5 Surprising Facts You Didn’t Know about Title Loans

Title loans are a great alternative for those who have poor credit, a car, and a need for money. They’re designed to work simply. Someone who has a car with a clean title applies for a title loan. They’re approved for an amount determined based on the value of the vehicle, and they turn in their title to take out a loan. Once the loan is repaid in full, the lender returns the title to the borrower. If the borrower defaults on the car title loan, the car is repossessed and the borrower is left without a vehicle. Many people are well-versed on title loans, and others are either entirely unfamiliar or have a gross misconception of what title loans really are. These facts might just surprise you.

The Borrower Keeps the Car

Many people are hesitant to borrow money using a title loan because they don’t want to give up their car. The law states that people aren’t required to give up their car. The lender only takes the title, and the borrower gets to drive their car while their loan is outstanding.

The Inability to Pay Doesn’t Always Mean Repossession

If you borrow money from a title loan lender and you’re unable to pay the loan in time, you won’t necessarily lose your vehicle. Many lenders work with their customers to extend the terms of the loan to provide borrowers with the ability to repay. Lenders do this to earn more interest from the borrower, and it’s quite profitable for them to work with the borrower.

Lenders Must Offer Borrowers Specific Rights

Borrowers are protected in many states.
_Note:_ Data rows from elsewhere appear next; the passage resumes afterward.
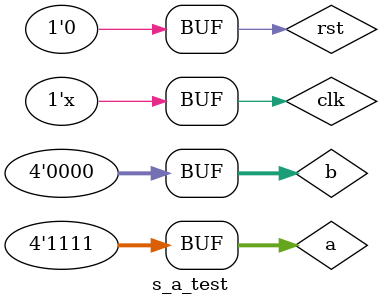
<source format=v>
`timescale 1ns / 1ps


module s_a_test;

	// Inputs
	reg [3:0] a;
	reg [3:0] b;
	reg clk;
	reg rst;

	// Outputs
	wire [3:0] s;
	wire c;

	// Instantiate the Unit Under Test (UUT)
	s_a uut (
		.s(s), 
		.a(a), 
		.b(b), 
		.clk(clk), 
		.rst(rst), 
		.c(c)
	);
always #5 clk = ~clk;
	initial begin
		// Initialize Inputs
		clk=0;
		rst = 1;
		a =0;
		b= 0;
		#6;
		rst =0;
		#57;
		repeat(16) begin
		repeat(15) begin
		rst = 1;
		if(b==15)
		begin
		a = a+1;
		end
		b = b+4'b0001;
		#6;
		rst = 0;
		#54;
		end
		end
        
		// Add stimulus here

	end
      
endmodule

</source>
If a borrower fails to repay their loan on time, state laws in many states require lenders to call the borrower to provide them with a date and time to turn in the car. This is to avoid the cost and excessive embarrassment of going through professional repossession. If the borrower fails to turn their car in on time, then the lender is legally obligated to hire a repossession company to pick up the vehicle.

Borrowers Can Get Their Car Back

Some state laws allow borrowers another chance to repay their loan in full even the car is repossessed. Florida law, for instance, requires all title loan lenders notify borrowers that their car is being sold at least 10 days before the auction to allow the borrower a chance to pay off their loan. If the borrower pays the loan in full, they get their car back.

Borrowers Might Get a Refund

If a car is repossessed and the lender sells the vehicle at auction, they get to keep the amount that pays off the outstanding loan. They must also pay any repossession and storage fees associated with the loss of the vehicle. If there is still money left over after paying all these fees, the lender is required to cut the borrower a check for the excess.